The point play remains the team's biggest question mark, outside of Yao and McGrady's health woes, but Alston beat out four other point guards for the starting spot last year, and his resiliency should win over the faultfinders this season.
This team arguably has more talent than either of the two squads that won back-to-back championships in the 90s. Yet, to catch those special teams, this one must prove it can exhibit the same chemistry and heart.
Evaluating the Rockets among the NBA's elite is difficult. To do that, one must decide what they were last year. Winning 22 games in a row, the second most in league history, and 10 of those without the team's best player would qualify by some standards as elite. By other measures, the streak is laudable and nothing more.
Rockets fans should appreciate that their team has a plan and identity. Adelman knows that a continuation of the stingy defense Jeff Van Gundy instilled a few years back with offensive tweaks gives this franchise a potent game plan.

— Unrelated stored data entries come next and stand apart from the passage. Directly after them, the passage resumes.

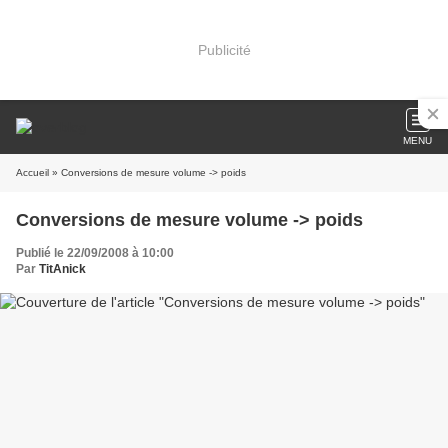
Publicité
MENU
Accueil
» Conversions de mesure volume -> poids
Conversions de mesure volume -> poids
Publié le 22/09/2008 à 10:00
Par
TitAnick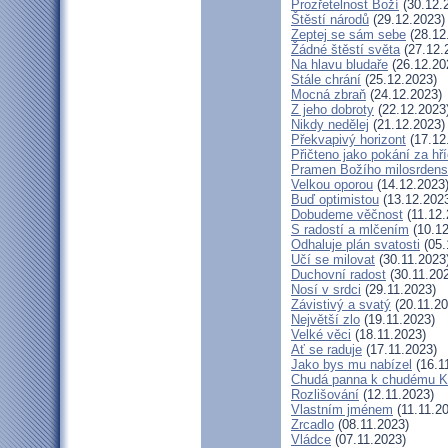
Prozřetelnost Boží
(30.12.
Štěstí národů
(29.12.2023)
Zeptej se sám sebe
(28.12
Žádné štěstí světa
(27.12.
Na hlavu bludaře
(26.12.20
Stále chrání
(25.12.2023)
Mocná zbraň
(24.12.2023)
Z jeho dobroty
(22.12.2023
Nikdy nedělej
(21.12.2023)
Překvapivý horizont
(17.12
Přičteno jako pokání za hř
Pramen Božího milosrdens
Velkou oporou
(14.12.2023
Buď optimistou
(13.12.202
Dobudeme věčnost
(11.12.
S radostí a mlčením
(10.12
Odhaluje plán svatosti
(05.
Učí se milovat
(30.11.2023
Duchovní radost
(30.11.20
Nosí v srdci
(29.11.2023)
Závistivý a svatý
(20.11.20
Největší zlo
(19.11.2023)
Velké věci
(18.11.2023)
Ať se raduje
(17.11.2023)
Jako bys mu nabízel
(16.1
Chudá panna k chudému Kr
Rozlišování
(12.11.2023)
Vlastním jménem
(11.11.2
Zrcadlo
(08.11.2023)
Vládce
(07.11.2023)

However, the Rockets success will come down to whether Dawson got it right with Yao and McGrady. The team will go as far as its stars can carry it, now with the added help of a juiced Artest and a revitalized supporting cast. If injuries destroy the team and it falls again in the first round, the Rockets will have given Yao and McGrady enough time and talent to prove the experiment did not work.
Alexander, Morey and Adelman all signed off on the Artest trade because they believe his addition will spur the Rockets closer to a golden June. If this squad avoids serious affliction for the entire 82 game season, anything less than a Western Conference Finals berth will be a disappointment.